DOCUMENT EXTRACT:
Graphic designer Christian Boer (1981) graduated in 2008 with a very special graduation project; a project that makes the letter jungle accessible for people with dyslexia. In 2008, the organization Dyslexie font was born. We are excited to share our story…
In 2008 Christian - who loves to learn but who has always been challenged when doing so – decided to turn his biggest point of frustration into something positive. Studying might have been a struggle, but designing is his biggest talent. He decided, as a graduate of graphic design, to research how the shape of letters could increase the readability for people with dyslexia.
Christian observed and analyzed the different features of dyslexia. He came to the conclusion that while dyslexics face difficulties in distinguishing letters and other 2D objects, they don’t have problems in distinguishing 3D objects. He started to design 3D letters, which he later transcribed into 2D.

[Source data]
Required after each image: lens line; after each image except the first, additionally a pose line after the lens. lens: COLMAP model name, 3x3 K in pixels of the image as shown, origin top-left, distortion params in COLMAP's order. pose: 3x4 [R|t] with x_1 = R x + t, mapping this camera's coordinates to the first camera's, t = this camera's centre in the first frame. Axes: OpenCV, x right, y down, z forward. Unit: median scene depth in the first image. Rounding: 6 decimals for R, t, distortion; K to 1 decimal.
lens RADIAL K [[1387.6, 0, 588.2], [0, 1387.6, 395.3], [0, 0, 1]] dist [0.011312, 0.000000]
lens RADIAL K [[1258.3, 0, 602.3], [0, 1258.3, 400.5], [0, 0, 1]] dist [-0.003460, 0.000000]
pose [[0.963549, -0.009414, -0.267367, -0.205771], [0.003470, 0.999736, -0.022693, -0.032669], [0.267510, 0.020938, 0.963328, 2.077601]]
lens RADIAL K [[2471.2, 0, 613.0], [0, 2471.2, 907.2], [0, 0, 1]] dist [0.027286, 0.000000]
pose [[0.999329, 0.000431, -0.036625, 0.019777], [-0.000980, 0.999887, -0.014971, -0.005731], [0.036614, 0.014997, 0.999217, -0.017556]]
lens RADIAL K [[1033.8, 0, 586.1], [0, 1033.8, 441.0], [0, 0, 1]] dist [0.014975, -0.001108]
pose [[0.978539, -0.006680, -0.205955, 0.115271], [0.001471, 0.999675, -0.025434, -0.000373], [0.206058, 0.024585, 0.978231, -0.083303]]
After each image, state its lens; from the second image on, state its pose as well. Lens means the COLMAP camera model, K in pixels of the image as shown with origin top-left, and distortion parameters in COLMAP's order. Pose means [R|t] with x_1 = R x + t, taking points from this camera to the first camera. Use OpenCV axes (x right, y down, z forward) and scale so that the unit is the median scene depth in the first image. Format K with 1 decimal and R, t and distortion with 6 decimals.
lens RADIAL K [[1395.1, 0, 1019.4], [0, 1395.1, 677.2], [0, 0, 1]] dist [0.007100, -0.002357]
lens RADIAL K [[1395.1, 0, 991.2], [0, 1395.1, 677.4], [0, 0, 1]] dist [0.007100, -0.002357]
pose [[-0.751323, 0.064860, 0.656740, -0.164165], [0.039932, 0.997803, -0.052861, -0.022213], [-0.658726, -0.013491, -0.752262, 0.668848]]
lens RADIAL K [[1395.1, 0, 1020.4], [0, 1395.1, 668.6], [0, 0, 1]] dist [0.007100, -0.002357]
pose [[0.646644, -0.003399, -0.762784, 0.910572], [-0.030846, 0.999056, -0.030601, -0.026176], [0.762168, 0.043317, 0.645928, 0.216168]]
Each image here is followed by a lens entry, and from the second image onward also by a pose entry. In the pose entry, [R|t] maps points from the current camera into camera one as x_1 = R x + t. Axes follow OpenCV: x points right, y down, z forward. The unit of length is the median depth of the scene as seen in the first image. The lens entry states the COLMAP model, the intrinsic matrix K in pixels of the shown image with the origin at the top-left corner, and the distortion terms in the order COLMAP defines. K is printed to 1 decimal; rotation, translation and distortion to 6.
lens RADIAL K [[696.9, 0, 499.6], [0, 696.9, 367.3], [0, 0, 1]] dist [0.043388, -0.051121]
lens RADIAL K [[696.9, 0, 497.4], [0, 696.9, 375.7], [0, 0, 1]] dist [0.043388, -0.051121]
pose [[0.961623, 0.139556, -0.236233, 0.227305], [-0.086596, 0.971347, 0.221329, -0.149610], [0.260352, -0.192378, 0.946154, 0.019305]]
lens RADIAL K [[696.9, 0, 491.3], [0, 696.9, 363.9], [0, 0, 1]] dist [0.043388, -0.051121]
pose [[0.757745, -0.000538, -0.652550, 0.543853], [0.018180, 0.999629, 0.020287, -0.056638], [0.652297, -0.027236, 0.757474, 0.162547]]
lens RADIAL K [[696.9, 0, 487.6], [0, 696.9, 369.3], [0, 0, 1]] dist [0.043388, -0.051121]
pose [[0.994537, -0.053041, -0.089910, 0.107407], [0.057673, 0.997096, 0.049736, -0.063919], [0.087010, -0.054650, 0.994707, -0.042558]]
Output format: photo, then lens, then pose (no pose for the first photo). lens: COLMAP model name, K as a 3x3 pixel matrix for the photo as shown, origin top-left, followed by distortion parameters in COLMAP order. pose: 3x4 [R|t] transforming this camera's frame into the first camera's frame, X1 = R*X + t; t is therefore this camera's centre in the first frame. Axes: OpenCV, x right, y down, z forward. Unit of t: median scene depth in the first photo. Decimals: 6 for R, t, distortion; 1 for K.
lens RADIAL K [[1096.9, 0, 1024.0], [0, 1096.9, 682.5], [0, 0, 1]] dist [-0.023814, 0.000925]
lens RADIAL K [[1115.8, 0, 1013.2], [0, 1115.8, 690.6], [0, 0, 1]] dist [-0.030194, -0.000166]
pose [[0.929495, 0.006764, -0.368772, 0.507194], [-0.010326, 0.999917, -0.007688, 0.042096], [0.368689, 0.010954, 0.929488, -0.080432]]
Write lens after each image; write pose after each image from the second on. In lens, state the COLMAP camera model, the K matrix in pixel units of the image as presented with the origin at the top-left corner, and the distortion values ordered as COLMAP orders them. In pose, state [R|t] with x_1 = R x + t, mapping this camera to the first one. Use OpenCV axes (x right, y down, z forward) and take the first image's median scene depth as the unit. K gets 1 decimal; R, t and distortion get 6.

PROBLEM REQUIREMENTS:
Repeat the passage from the Dyslexie font text above that begins with the words "Christian observed and" and ends with "transcribed into 2D.", word for word.

FINISHED EXERCISE:
Christian observed and analyzed the different features of dyslexia. He came to the conclusion that while dyslexics face difficulties in distinguishing letters and other 2D objects, they don’t have problems in distinguishing 3D objects. He started to design 3D letters, which he later transcribed into 2D.